Coffee has been always been one of the favorite commodities for imports and exports. Countries like Brazil have one of the primary commodities of export as coffee. As more and more importers from different countries look for importing coffee from Brazil, you must also know what the coffee types and their markets are, if you want to earn good profit.
Today, supermarkets play a more important role than ever in coffee retail, and supermarket private labels now account for a large proportion of coffee retail. Roasted coffee is sold ground or whole and is packaged in cans and packages of various types and sizes. Soluble coffee is generally sold in cans, although sachets are becoming increasingly popular, especially in emerging markets.
So, if you are looking to learn how to import coffee from Brazil, learn these facts to know what types of coffee will be the best for your business.
Coffee Market Trends
The coffee consumption market generally accounts for 70% to 80% of the whole market for coffee. There are exceptions, especially in countries where the restaurant industry is well established, where eating out is part of the tradition of that country, such as in Italy, Spain and Greece. Each market segment accepts a wide range of products, and their quality and taste largely depend on the type of coffee that constitutes the blended coffee, the degree of roasting and the type of grinding.
Most small roasters tend to focus on a certain segment of the market, and large roasters (especially multinational roasters) tend to service these two types. However, most of the retail market is controlled by a few large multinational roasters, and it is increasing. While this trend was temporarily halted due to the growth of specialty trade, this trend has again accelerated with the rapid acquisition of small specialty roasters by multinational companies.
Market for Different Coffee Types
Different coffee types have different market and here is a quick glance at the coffee types and consumption facts and figures:
Roasted and Ground Coffee
Blending improves roaster flexibility, reducing dependence on a single source of supply. It also allows them to compensate for seasonal changes in the taste of coffee beans and switch to other coffees when there is a supply or price issue.

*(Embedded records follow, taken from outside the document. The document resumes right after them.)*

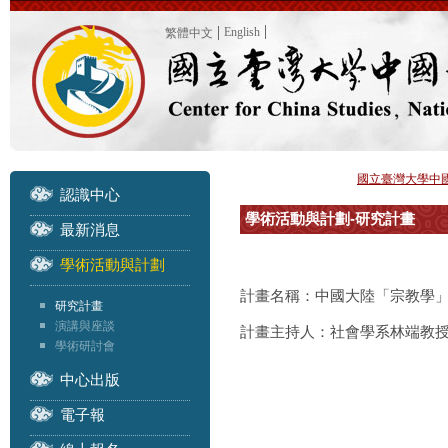
English
繁體中文
國立臺灣大學中
認識中心
學術活動與計劃-研究計畫
最新消息
學術活動與計劃
計畫名稱：中國大陸「宗教學
研究計畫
演講與座談
計畫主持人：社會學系林端教
學術研討會
中心出版
電子報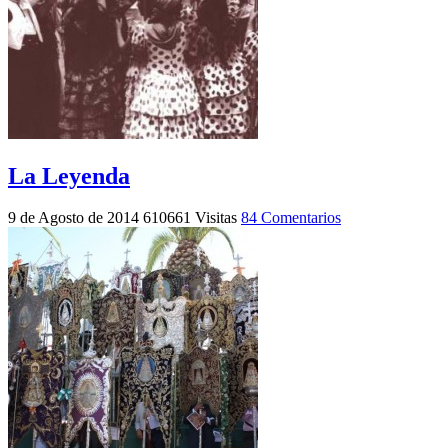
La Leyenda
9 de Agosto de 2014
610661 Visitas
84 Comentarios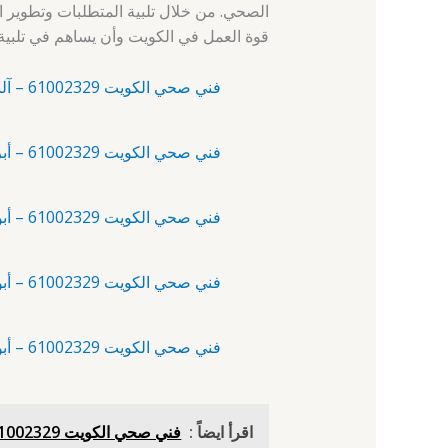
الصحي. من خلال تلبية المتطلبات وتطوير ا
قوة العمل في الكويت وأن يساهم في تلبية ا
فني صحي الكويت 61002329 – آلبدع – سباك صحي الكويت
فني صحي الكويت 61002329 – أبرق خيطان – فني تمديدات
فني صحي الكويت 61002329 – أبو الحصانية – فني صحي
فني صحي الكويت 61002329 – أبو حليفة – سباك
فني صحي الكويت 61002329 – أبو فطيرة – سباك صحي
اقرأ ايضاً :
فني صحي الكويت 61002329 - صباح الأحمد البحرية - سباك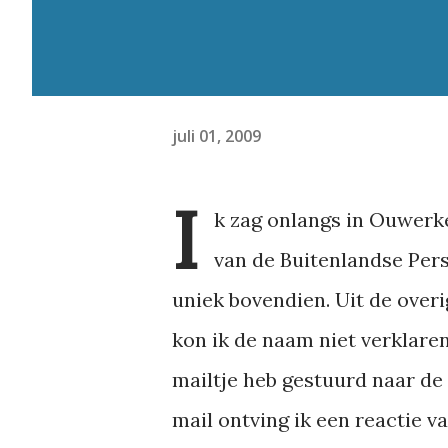
juli 01, 2009
I
k zag onlangs in Ouwerk
van de Buitenlandse Pers
uniek bovendien. Uit de over
kon ik de naam niet verklare
mailtje heb gestuurd naar d
mail ontving ik een reactie v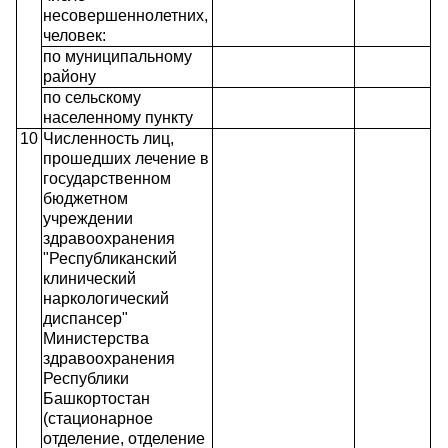
несовершеннолетних,
человек:
по муниципальному
району
по сельскому
населенному пункту
10
Численность лиц,
прошедших лечение в
государственном
бюджетном
учреждении
здравоохранения
"Республиканский
клинический
наркологический
диспансер"
Министерства
здравоохранения
Республики
Башкортостан
(стационарное
отделение, отделение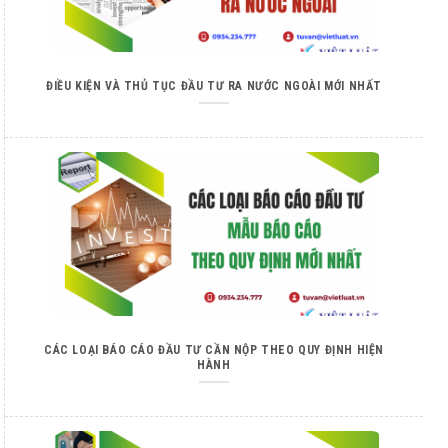
ĐIỀU KIỆN VÀ THỦ TỤC ĐẦU TƯ RA NƯỚC NGOÀI MỚI NHẤT
CÁC LOẠI BÁO CÁO ĐẦU TƯ CẦN NỘP THEO QUY ĐỊNH HIỆN
HÀNH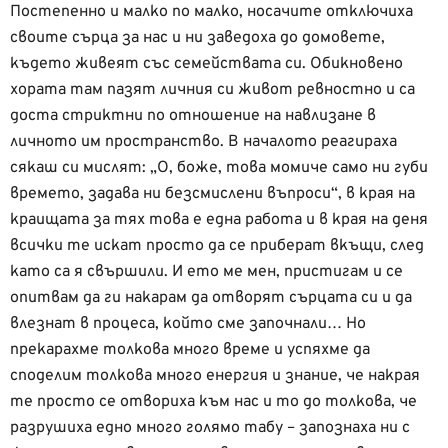
Постепенно и малко по малко, носачите отключиха
своите сърца за нас и ни заведоха до домовете,
където живеят със семействата си. Обикновено
хората там пазят личния си живот ревностно и са
доста стриктни по отношение на навлизане в
личното им пространство. В началото реагираха
сякаш си мислят: „О, боже, това момиче само ни губи
времето, задава ни безсмислени въпроси“, в края на
краищата за тях това е една работа и в края на деня
всички те искат просто да се приберат вкъщи, след
като са я свършили. И ето ме мен, пристигам и се
опитвам да ги накарам да отворят сърцата си и да
влезнат в процеса, който сме започнали… Но
прекарахме толкова много време и успяхме да
споделим толкова много енергия и знание, че накрая
те просто се отвориха към нас и то до толкова, че
разрушиха едно много голямо табу – запознаха ни с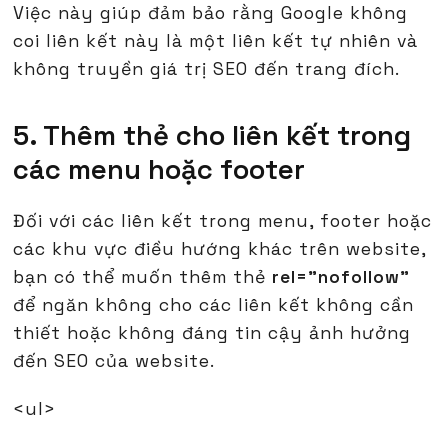
Việc này giúp đảm bảo rằng Google không
coi liên kết này là một liên kết tự nhiên và
không truyền giá trị SEO đến trang đích.
5. Thêm thẻ cho liên kết trong
các menu hoặc footer
Đối với các liên kết trong menu, footer hoặc
các khu vực điều hướng khác trên website,
bạn có thể muốn thêm thẻ
rel="nofollow"
để ngăn không cho các liên kết không cần
thiết hoặc không đáng tin cậy ảnh hưởng
đến SEO của website.
<ul>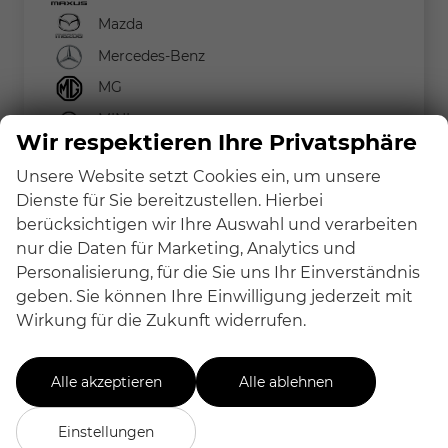
Mazda
Mercedes-Benz
MG
MINI
Wir respektieren Ihre Privatsphäre
Nissan
Unsere Website setzt Cookies ein, um unsere
Peugeot
Dienste für Sie bereitzustellen. Hierbei
Renault
berücksichtigen wir Ihre Auswahl und verarbeiten
Seat
nur die Daten für Marketing, Analytics und
Personalisierung, für die Sie uns Ihr Einverständnis
Skoda
geben. Sie können Ihre Einwilligung jederzeit mit
Suzuki
Wirkung für die Zukunft widerrufen.
Toyota
Volkswagen
Alle akzeptieren
Alle ablehnen
Volvo
Einstellungen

Roasting adds flavor and aroma to coffee; the higher the roast, the stronger the flavor. Lightly roasted beans produce a thin, almost straw-colored liquid that has almost no flavor other than acidity, although there is less weight loss. A darker roast will produce a dark liquid, although more weight will be lost, dark liquid may lose acidity but will add body and enhances a stronger flavor.
The deeper the bake, the greater the destruction and fragmentation of the cells. This helps to extract the solubles, but a too deep roast will only leave a burnt smell. The shelf life of roast and ground coffee is shorter than that of soluble coffee. The longer the exposure to air, the lower the quality, which is why it is often vacuum packed or in blown packages.
Instant Coffee or Soluble Coffee
The term “instant coffee” or “soluble coffee” encompasses spray-dried powders, lyophilized powders, and coffee in liquid form, such as concentrates. All of these processing methods involve dehydration of the brewed roast and ground coffee. The lyophilization method produces a high quality but more expensive product.
The recent increase in soluble coffee consumption can be attributed to increased demand in Eastern Europe and East Asia and Southeast Asia, which have higher market shares for soluble coffee. In East Asia and Southeast Asia, there has been a huge increase in demand for this so-called “three in one” product, which combines the convenience of soluble coffee with non-dairy creamer and sugar, usually a single product.
In the Philippines and Thailand, instant coffee accounts for about 95% of coffee consumption. In Brazil, the largest soluble coffee exporter, domestic consumption of instant coffee only represents 5% of total coffee consumption. In India, most soluble coffee is also exported, although it accounts for around 35% of local consumption. In Mexico, this figure is around 47%.
Decaffeinated coffee was developed in Europe, but first gained a large market in the United States in the 1950s. Since many importing countries lack separate data on decaffeinated coffee, it is difficult to measure the consumption of decaffeinated coffee in the world. In the United States, from 2000 to 2005, decaffeinated coffee consumption remained relatively stable, accounting for between 8% and 9% of top sales and 20% of specialty coffee sales. Since then, sales have increased significantly. Since 2000, consumption of decaffeinated coffee in elsewhere it has been stable, and in many countries/regions, decaffeinated coffee products have now become part of manufacturers’ product lines. These products are not caffeine-free, but rather a blend of regular coffee and decaffeinated coffee, or a blend of coffee with a naturally lower caffeine content.
These are the market trends for different types of coffee. If you are new in the importing business, apart from knowing how to import coffee from Brazil, you should also know which type of coffee you must choose for importing. And the facts presented above should help you decide.